Using our command line admin tool, you can check a user's indexing status:
Bloc de code |
---|
$ bm-cli index info admin@local.lan
{"email":"jdoe@domain.loc","ESQuota":3056,"IMAPQuota":3058,"ratio":95} |
Solution
Several issues may stop ElasticSearch from working:
- an insufficiently indexed mailbox: if, when you check the index (see above), you find a ratio below 80, this means that fewer than 80% of the user's emails are indexed you must reindex the mailbox:
- go to the BlueMind admin console
- go to the user's admin page > Maintenance tab
- run "Reconstruct mailbox index"
corrupt index: mainly due to low disk space. You need at least 10% of free disk space. If the disk containing ES data (/var/spool/bm-elasticsearch
) has been short on space, search indices may have become corrupt. In ES logs, this translates as an error on service start up:
Bloc de code |
---|
[2017-01-26 20:06:54,764][WARN ][cluster.action.shard] [Bill Foster] [mailspool][0] received shard failed for [mailspool][0], node[PcC6eICxRAajmWioK1mhDA], [P], s[INITIALIZING], indexUUID
[IEJHQkOnTtOcdY0bMMIFRA], reason [master [Bill Foster][PcC6eICxRAajmWioK1mhDA][bluemind.exa.net.uk][inet[/82.219.13.101:9300]] marked shard as initializing, but shard is marked as failed, resend shard failure]

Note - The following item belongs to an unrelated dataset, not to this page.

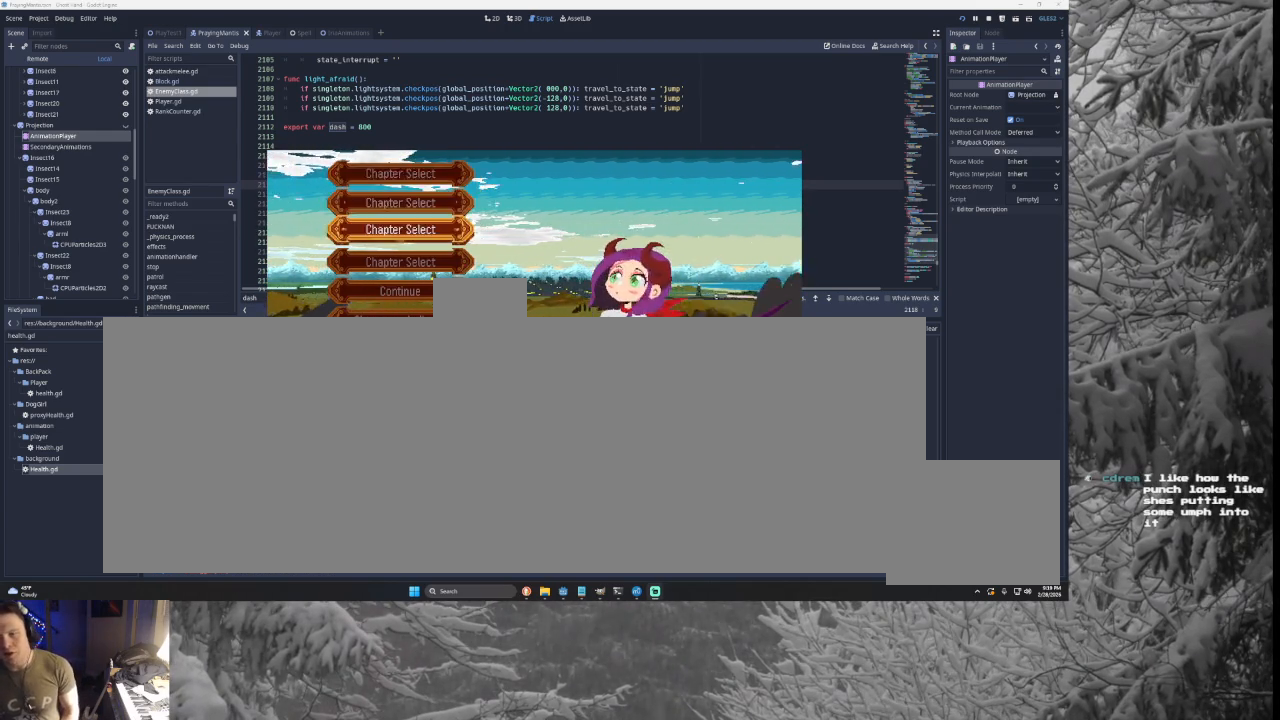
{"buttons": ["SQUARE"], "left_stick": "center", "right_stick": "center", "events": [[67, "left_stick", "center"], [133, "left_stick", "up"], [267, "left_stick", "center"], [500, "SQUARE", "down"]]}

[2016-01-26 20:06:55,828][WARN ][indices.cluster] [Bill Foster] [mailspool][0] failed to start shard
org.elasticsearch.index.gateway.IndexShardGatewayRecoveryException: [mailspool][0] failed to recover shard
at org.elasticsearch.index.gateway.local.LocalIndexShardGateway.recover(LocalIndexShardGateway.java:287)
at org.elasticsearch.index.gateway.IndexShardGatewayService$1.run(IndexShardGatewayService.java:132)
at java.util.concurrent.ThreadPoolExecutor.runWorker(ThreadPoolExecutor.java:1145)
at java.util.concurrent.ThreadPoolExecutor$Worker.run(ThreadPoolExecutor.java:615)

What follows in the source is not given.